From talking to various performers over the years, I’ve come to realise that quite often an artist doesn’t listen to their own genre as much as one might assume. What’s been playing on your iPod recently? Any favourite albums right now?
I listen to no electronic music that’s been made in the last 10 years if I’m honest. I don’t really get to listen to much music, but when I do, it tends to be old drum and bass mixes or more minimalist stuff to chill out to. I think the last album I bought was the most recent Boards of Canada album, but still haven’t had a proper chance to listen to it yet.
Your hometown of Bristol has been the origin of some of the biggest names in electronic music in the last 20 years. What was it like growing up surrounded by the incredible scene down there?

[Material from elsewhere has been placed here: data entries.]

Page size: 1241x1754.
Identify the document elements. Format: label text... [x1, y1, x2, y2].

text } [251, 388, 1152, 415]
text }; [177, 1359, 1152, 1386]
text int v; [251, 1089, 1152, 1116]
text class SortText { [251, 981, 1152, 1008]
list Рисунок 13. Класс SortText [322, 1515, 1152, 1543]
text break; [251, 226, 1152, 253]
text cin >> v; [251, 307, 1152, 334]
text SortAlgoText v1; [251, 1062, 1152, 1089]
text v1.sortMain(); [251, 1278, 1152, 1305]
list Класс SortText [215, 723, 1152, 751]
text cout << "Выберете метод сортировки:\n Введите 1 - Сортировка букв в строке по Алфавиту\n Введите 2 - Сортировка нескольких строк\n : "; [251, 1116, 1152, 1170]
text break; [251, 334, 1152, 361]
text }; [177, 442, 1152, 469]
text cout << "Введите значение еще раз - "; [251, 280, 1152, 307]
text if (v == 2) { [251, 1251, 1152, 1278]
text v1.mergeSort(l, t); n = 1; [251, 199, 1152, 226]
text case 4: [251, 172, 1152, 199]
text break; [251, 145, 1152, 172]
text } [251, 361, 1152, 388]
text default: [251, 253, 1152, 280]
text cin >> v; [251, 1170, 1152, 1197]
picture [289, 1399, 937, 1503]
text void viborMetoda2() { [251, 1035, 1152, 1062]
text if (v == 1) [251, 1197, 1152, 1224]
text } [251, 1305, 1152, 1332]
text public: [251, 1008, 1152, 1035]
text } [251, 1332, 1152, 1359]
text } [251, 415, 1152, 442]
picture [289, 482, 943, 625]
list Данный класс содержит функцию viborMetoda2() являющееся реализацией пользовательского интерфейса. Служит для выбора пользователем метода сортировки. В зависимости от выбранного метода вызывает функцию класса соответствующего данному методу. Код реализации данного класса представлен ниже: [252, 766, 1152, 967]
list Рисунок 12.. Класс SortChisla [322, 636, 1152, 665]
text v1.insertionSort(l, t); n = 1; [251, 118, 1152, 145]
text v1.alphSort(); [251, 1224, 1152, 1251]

I’m actually a recent arrival in Bristol in the grand scheme of things, I grew up down the road in Wiltshire. To be honest, as a kid I had no idea about music scenes that weren’t based in Seattle. It was only as I got more into production that I got more into the Massive Attack/Portishead side of things as well a lot of the Full Cycle sound. It definitely is a huge help living somewhere which gives press an angle, even if I’m not really part of a Bristol ‘sound’, they like writing about it.
It might be a typical question to ask, but one worth asking nonetheless. Who do you classify as your influences?
I think my biggest influences over the years are probably Tool, Prodigy (first two albums only, everything else is a bit rubbish in my opinion), LTJ Bukem, Aphex Twin, Boards of Canada, Plaid, Brian Eno and Steve Reich. In terms of my production, I’d say the biggest influences on my sound have been the people I’ve made music with over the years. I’ve been very lucky in knowing a lot of talented musicians in various genres, so think I picked up a lot from them in the early days.
Your career has already seen some pretty high times, but is there any one event that you can think of as a defining moment in it?
It sounds kinda lame, but with a lot of the shows I did in America, I saw posters for bands who I grew up listening to on the walls. That for me was a weird moment of taking stock and realising that I should try and look at the positives for once, rather than eternally dwelling on the negatives.